III. Analysis The Court begins and ends with a jurisdictional question it raised on its own motion: whether Garza has properly invoked this Court’s jurisdiction pursuant to the Class Action Fairness Act of 2005 (“CAFA”), 28 U.S.C. § 1332(d). Subject to exceptions not relevant here, see § 1332(d)(3)–(4), CAFA vests the Court with jurisdiction over class actions with minimal diversity of citizenship and an aggregate amount in controversy of over $5 million, § 1332(d)(2), (6); Schutte v. Ciox Health, LLC, 28 F.4th

850, 853–54 (7th Cir. 2021). Gerber did not contest the Court’s jurisdiction on amount-in-controversy grounds, but the Court ordered briefing on this subject and offered Garza the opportunity to amend her complaint, which she declined. [Dkt. 30; Dkt. 31.] Garza alleges the requisite amount in controversy—more than $5 million, in the aggregate [Dkt. 6 ¶ 38]—and ordinarily the Court would not question the sufficiency of jurisdictional allegations in the absence of a challenge by the defendant, but the Court has “reason to doubt the sufficiency” of her allegations, Sykes v. Cook Inc., 72 F.4th 195, 206 (7th Cir. 2023) (internal quotation omitted). When the Court takes a closer look at Garza’s allegations, it finds that jurisdiction is absent.

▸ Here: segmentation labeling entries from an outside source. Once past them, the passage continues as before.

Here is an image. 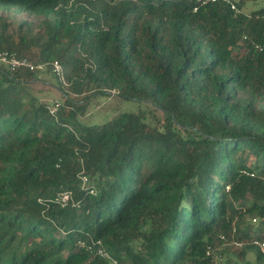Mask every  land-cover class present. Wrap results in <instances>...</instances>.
<instances>
[{"label": "trees", "instance_id": "obj_1", "mask_svg": "<svg viewBox=\"0 0 264 264\" xmlns=\"http://www.w3.org/2000/svg\"><path fill=\"white\" fill-rule=\"evenodd\" d=\"M234 1L0 0V49L67 80L52 114L0 64V264H214L235 222L264 264V7ZM111 94L138 109L82 118Z\"/></svg>", "mask_w": 264, "mask_h": 264}, {"label": "rangeland", "instance_id": "obj_2", "mask_svg": "<svg viewBox=\"0 0 264 264\" xmlns=\"http://www.w3.org/2000/svg\"><path fill=\"white\" fill-rule=\"evenodd\" d=\"M264 7V0H245L243 10L247 13H251L252 10L261 9ZM38 81H36V88L39 91L40 96L44 101L49 103L62 102L63 94L58 89L57 79L53 76L52 72L46 70L37 72ZM78 98V97H76ZM119 104L123 109H138L137 102L130 100L122 102L120 98L115 94L94 97L88 105L87 114L82 118L91 122H103L110 119L116 112L115 107ZM249 202V199L246 200ZM236 223V222H235ZM234 223V225H235ZM236 226V225H235ZM216 252L218 257L215 258L214 264H226L229 261L236 264H258L256 262L257 250L252 248L246 255L241 256V250L233 245L223 244L221 242H215ZM263 264V263H259Z\"/></svg>", "mask_w": 264, "mask_h": 264}, {"label": "built area", "instance_id": "obj_3", "mask_svg": "<svg viewBox=\"0 0 264 264\" xmlns=\"http://www.w3.org/2000/svg\"><path fill=\"white\" fill-rule=\"evenodd\" d=\"M226 2L231 5V7L235 10H237V5L234 0H197V4L195 5L194 10L197 11L199 7L202 5L208 4L210 2ZM0 64L6 66L8 69L14 71L17 69H28L30 71L35 72H41L46 71L48 68L51 67L52 72L56 74V76L63 82L64 85H67V80L65 77V70L62 65V63L59 60H54L52 62H35L29 57H23L19 56L16 52H11L8 50L0 49ZM60 106V102H56L51 108V113L56 114V111L58 107ZM246 173H250L249 171H245ZM254 175V173H251ZM72 197V191L71 190H64L61 191L56 200L61 202L63 205L67 204L68 201ZM237 227L233 225L232 230L230 233L221 232L218 238V242H221L223 244L233 245L234 247L241 249L243 246L247 244L245 240H239L236 238L237 234ZM216 241V242H217ZM250 243H252L254 246L258 247L263 253H264V238H252L250 240ZM83 246H86V244L83 242ZM90 249L91 246H88ZM98 252L101 255L109 256L108 253H106L103 249H99ZM206 255L209 257H212L213 260L218 257L216 252L215 243L213 244H207L206 246ZM114 264H117L116 260H114Z\"/></svg>", "mask_w": 264, "mask_h": 264}]
</instances>
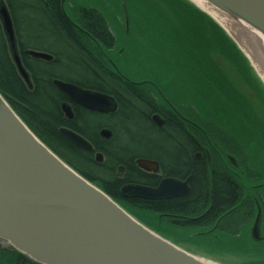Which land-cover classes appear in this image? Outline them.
<instances>
[{
	"label": "trees",
	"instance_id": "obj_1",
	"mask_svg": "<svg viewBox=\"0 0 264 264\" xmlns=\"http://www.w3.org/2000/svg\"><path fill=\"white\" fill-rule=\"evenodd\" d=\"M7 2L14 13L17 28L16 40L22 53L23 65L29 73L30 83L18 69L10 42L0 21V93L39 139L75 171L117 201L121 197L120 186L126 182V179L118 178L117 168L124 164L129 169L132 165L129 160L134 152L130 148V143L101 140L98 133V121L91 114H85L78 106L74 107L75 119L67 120L61 105L68 98L57 88L53 80L62 79L88 89L113 94L122 105H135L136 117L141 115L139 107L142 109L150 105L159 109V102L152 95L154 94L151 90L153 84L129 81L125 79L121 71L115 69L109 53L115 48L117 38L103 8L95 4L79 8L76 21L89 33L86 35L65 13L63 0H7ZM20 12L23 14L20 15ZM23 15L24 18H22ZM100 41L102 44H99ZM189 46L196 47L195 42L194 44L189 42ZM29 50L49 53L54 59L47 61L30 58L27 56ZM77 64L81 65V69H85L84 72L79 71L80 76H76V72L71 71ZM96 74L102 76H95ZM158 96L161 97L160 101L167 109L165 111L167 130L165 133L153 128L152 133L155 136L166 135L167 140L161 142L159 139H152L150 146L148 143V149L150 154L161 159L165 158L166 154L170 155L169 152L177 151L179 145L171 141V137L188 140L191 136L186 131L188 123L183 126L181 116L177 117L172 113L177 111L175 104L161 91ZM128 121L133 123L132 118ZM131 122H126L127 127L132 125ZM63 126L81 134L92 143L94 149L90 151L77 147L61 133L60 129ZM135 128L141 131L142 125L138 122ZM198 131L199 137L206 139L200 127ZM187 143L182 142V150L178 151L182 152L184 157H187ZM194 143L196 150L203 151L202 142ZM191 148L190 145L187 149L190 151ZM98 152L104 155L105 160L102 163L96 160ZM211 153L214 159L210 166L206 157L204 160L195 162L191 157V160L184 165L188 172L194 169L189 194L164 202L135 199L134 202L137 205L128 207L129 210H136L138 213L150 212L156 219L161 220L164 217L165 221H169L168 223L186 230L212 228L217 218L235 206L239 199L238 178H245L246 175L254 178L257 173L256 170L252 168L249 170L242 165L245 174H240L237 172L240 166H235L234 162L230 161V164L235 167L232 168L223 162V154L213 150ZM218 160L219 164L216 163ZM262 186L264 187V183H261ZM167 213L171 215L168 216ZM139 217L141 218L140 214ZM0 264L41 263L28 258L12 246H5L0 240Z\"/></svg>",
	"mask_w": 264,
	"mask_h": 264
},
{
	"label": "rangeland",
	"instance_id": "obj_2",
	"mask_svg": "<svg viewBox=\"0 0 264 264\" xmlns=\"http://www.w3.org/2000/svg\"><path fill=\"white\" fill-rule=\"evenodd\" d=\"M89 4L107 14L117 38L109 55L125 79L152 83L159 106L165 108L158 96L161 91L179 115L196 122L207 139L222 146L225 164L235 168L228 158L231 155L239 163L234 164L240 166L237 172L242 174L245 165L257 173L254 178H238L236 203L244 206L234 216L232 229L186 230L164 217L156 219L150 212L123 208L200 258L217 264H264V239H252L244 227L249 220L245 216V210L251 208L249 201H264V188H256L264 183V81L252 60L213 16L191 0H67V15L78 19L79 8ZM80 70L85 69L77 64L71 71L80 76ZM154 137L151 132L149 146Z\"/></svg>",
	"mask_w": 264,
	"mask_h": 264
},
{
	"label": "water",
	"instance_id": "obj_3",
	"mask_svg": "<svg viewBox=\"0 0 264 264\" xmlns=\"http://www.w3.org/2000/svg\"><path fill=\"white\" fill-rule=\"evenodd\" d=\"M205 1L264 34V0ZM0 13L13 58L30 83L18 52L12 17L6 6ZM30 54L45 60L54 58L42 51L31 50ZM53 83L70 100L62 104L69 119L74 117L72 103L98 112L118 107L109 94L60 79ZM61 133L79 148L94 149L72 129L63 127ZM96 160L103 162V154L97 153ZM231 160L237 164L234 157ZM138 162L145 169H151L149 163L158 164L147 159ZM189 189L188 181L168 178L157 188L125 185L121 195L159 200L186 195ZM260 221L261 209L253 227L255 240L261 239ZM0 240L41 264H215L155 233L75 171L39 139L1 93Z\"/></svg>",
	"mask_w": 264,
	"mask_h": 264
},
{
	"label": "flooded vegetation",
	"instance_id": "obj_4",
	"mask_svg": "<svg viewBox=\"0 0 264 264\" xmlns=\"http://www.w3.org/2000/svg\"><path fill=\"white\" fill-rule=\"evenodd\" d=\"M66 3H67V0H63V2H62L63 7H64L63 9H64L65 13L67 14L66 9H65ZM3 6L7 7L8 11L12 17L13 25H14V29H15V35H16L17 28H16L15 19H14V13L9 8L7 0H0V10ZM67 16L69 17V19L71 21L73 20L74 25L79 30L83 31L86 35L89 34L85 29H83L79 25V23L76 21V19H73L69 15H67ZM0 21H1V24H2L3 29L5 31L4 23H3V20L1 17V13H0ZM16 39H17V37H16ZM16 42H17V40H16ZM99 44H102L101 41L99 42ZM17 48H18L19 55L23 61L22 53L19 50L18 44H17ZM30 51L31 50H29L27 52V56L30 58L35 57V56L30 54ZM35 58H37V57H35ZM43 60H45V59H43ZM52 60H47V61H52ZM92 76H94V75H92ZM95 76L101 77L102 75L96 74ZM60 80H62V79H60ZM137 83H139V82H137ZM73 84H75V83H73ZM76 85H78V84H76ZM78 86L85 88L81 85H78ZM85 89H88V88H85ZM90 90L102 92V91L94 90V89H90ZM102 93H106V92H102ZM106 94H109V93H106ZM109 95L113 96L115 98V100L117 101L118 107L115 111H111V112L91 111V110H88L82 106L75 104V103H72L73 112H74V117L72 119H69L66 116L63 109H62V111H63L66 119L72 121L76 117L74 107L78 106L79 108L83 109L85 114H91V116L98 121V125H99L98 133H99L101 140H103L104 142H112V143H114V142L117 143V142L126 140L128 142V144L130 143V148L134 152V155L132 157H130L131 159L129 160V161H131L132 165H130L129 169L124 164L118 166V168H117L118 178L121 180L126 179V182H124L120 186V194H121L122 188L125 185H143V186H147V187L157 188L162 183V181H164L165 179H168V178H173L176 180H180L182 182L188 181L189 188L191 189L190 183H191L192 176L194 174V169L191 172H188V169L186 167H184V165L187 164L191 160V157L194 159V162L204 160L206 157L207 163L210 166L213 159H214V157H213L214 155L211 153L212 150L218 151L221 154H223V151H221L222 146L218 142L215 143V142H213L214 140L207 139V138L201 139L199 137V131H198L199 126H198V124L196 122H194L193 120H188L187 118H185L184 116H182L180 114V116H181L180 120L183 123V126L185 123H188L187 125L185 124L186 125V131L190 134L191 137L188 140H187V138L183 139V138L171 137V141H173V142L175 141L179 145V146H177V151L176 152H169L170 155L166 154L167 156H165V158L160 159V158L154 157L152 154L149 153L148 138H150V135H151V132L153 131V128H156L158 130H161V132L163 131L166 133L167 117L165 115V111H167V109L164 108L163 106H159V109H156L150 105L143 107L142 109L139 107L141 115L136 117V114L134 111V108L136 107L135 105L132 104L129 106H124L120 103V100L116 96H114L113 94H109ZM67 101L70 102L69 99ZM67 101H65V102H67ZM61 107H62V105H61ZM128 109L131 111H129ZM160 109H161V111H159ZM172 113H174L177 117L179 115L178 111H176V112L173 111ZM155 116H157V117H155ZM130 118L133 119V123L130 121L132 123V125L127 127L126 124L130 123L128 121ZM135 120H137V121H135ZM184 121H187V122H184ZM138 122L142 125V130L140 129L141 131H139V129L137 130L135 128V125H138ZM177 126H178V124H177ZM63 127H65V126H63ZM67 128H69V127H67ZM105 130H107V132L104 133L103 131H105ZM162 135L163 134H161V136H155L154 139H159V140H161V142H165L167 140V137H166V135L164 137ZM196 141L202 142L203 151L196 150L197 147L195 148L196 144L194 143ZM182 142L183 143L188 142L187 145L192 146L190 151H189V149H187L188 146L186 148V150H187L186 156L188 158L184 157L182 152H178V151L182 150V147H181ZM231 157H232L231 155L228 156L230 161H232ZM142 159L156 161L158 164L153 165V164L149 163L148 165L150 166L151 169H145L138 162L139 160H142ZM104 160H105V158H104ZM191 162H193V160ZM236 163L237 164H235V163L234 164L238 165V162H236ZM226 171L228 172V170H226ZM231 172H232V170H231ZM242 174L243 175L245 174V170H242ZM257 186L261 187V184H258ZM262 188H264V187L262 186ZM190 189H189V192H190ZM258 189H260V188H258ZM189 192H188V194H189ZM260 193H259V195H260ZM186 195L172 196L170 198L159 199V200L164 202V201L179 199V198L184 197ZM135 199H138V198H126V197L121 195V197H119L117 201L125 209L129 210L128 207L133 206V205L134 206L137 205L134 202ZM141 200H143V199H141ZM249 204L251 205V208L249 207L250 208L249 210H245V216H247L249 220H248V222H246V225L244 227H246L251 238L255 239L253 236V227L255 225V221H256V218L258 216L259 210L261 209L260 238L264 239V236H263L264 235L263 234V227L264 226L262 224V220L264 218V201H261V200H258V201L254 200L253 201L252 200V201H249ZM242 205L244 206V203L243 204L236 203L235 206H233L231 209H229L228 211L221 214L217 218L218 220H217L216 224H214L213 229H219L220 226H224V227L227 226L226 229H228V228L232 229L230 226L233 225V222H234L233 219L235 218L234 216L241 211L239 209ZM246 206H247V203H246ZM166 215L170 216L171 214L167 213ZM254 215H255V217H254ZM253 217H254V220H252ZM245 220H247V218ZM251 220H252V222H251ZM222 221H224V224ZM235 228H234V230H235Z\"/></svg>",
	"mask_w": 264,
	"mask_h": 264
},
{
	"label": "bare ground",
	"instance_id": "obj_5",
	"mask_svg": "<svg viewBox=\"0 0 264 264\" xmlns=\"http://www.w3.org/2000/svg\"><path fill=\"white\" fill-rule=\"evenodd\" d=\"M191 1L213 16L216 22L219 23L228 34H231L232 39L239 45L247 58L252 60L253 68L256 69L255 71L258 72L261 79L264 81V34L243 20L218 9L205 0ZM201 259L209 263H215L204 258Z\"/></svg>",
	"mask_w": 264,
	"mask_h": 264
}]
</instances>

A. The Multi-State Class Garza purports to represent two separate classes, an Illinois Class and a Multi- State Class, but she is not a member of the latter class, which consists of “persons in the States of Iowa, Arkansas, Wyoming, North Dakota, and Utah.” [Dkt. 6 ¶ 61.] This is a problem because Rule 23(a) only permits “[o]ne or more members of a class” to sue on behalf of that class, and Rule 23’s definitions of “class” and “class action” govern CAFA cases, see 28 U.S.C. § 1332(d)(1)(A)–(B). Under the “legal certainty” test

of St. Paul Mercury Indemnity Co. v. Red Cab Co., 303 U.S. 283, 289 (1938), if recovering certain damages would be legally impossible, then those damages do not count toward satisfying a jurisdictional minimum, see, e.g., Carroll v. Stryker Corp., 658 F.3d 675, 681 (7th Cir. 2011). Because Garza cannot represent the Multi-State Class, it is legally certain that if she remains the sole named plaintiff, the Multi-State Class cannot recover. Thus, the value of class members’ claims cannot be aggregated

for purposes of meeting the requisite $5 million amount in controversy. See id. While conceding that she is not a member of the Multi-State Class as she has defined it, Garza argues that the issue of whether she can represent that class should be deferred until the class certification stage. [Dkt. 31 at 4–6.] She cites well-reasoned opinions from other courts in this district in support of that proposition, but while these opinions are persuasive, they address different issues. See Freeman v. MAM USA Corp., 528 F. Supp. 3d 849, 859–62 (N.D. Ill. 2021) (standing and personal jurisdiction); Block v. Lifeway Foods, Inc., 2017 WL 3895565, at *3–4 (N.D. Ill. Sept. 6, 2017) (standing and Rule 23 requirements); In re Herbal Supplements Mktg. & Sales Prac.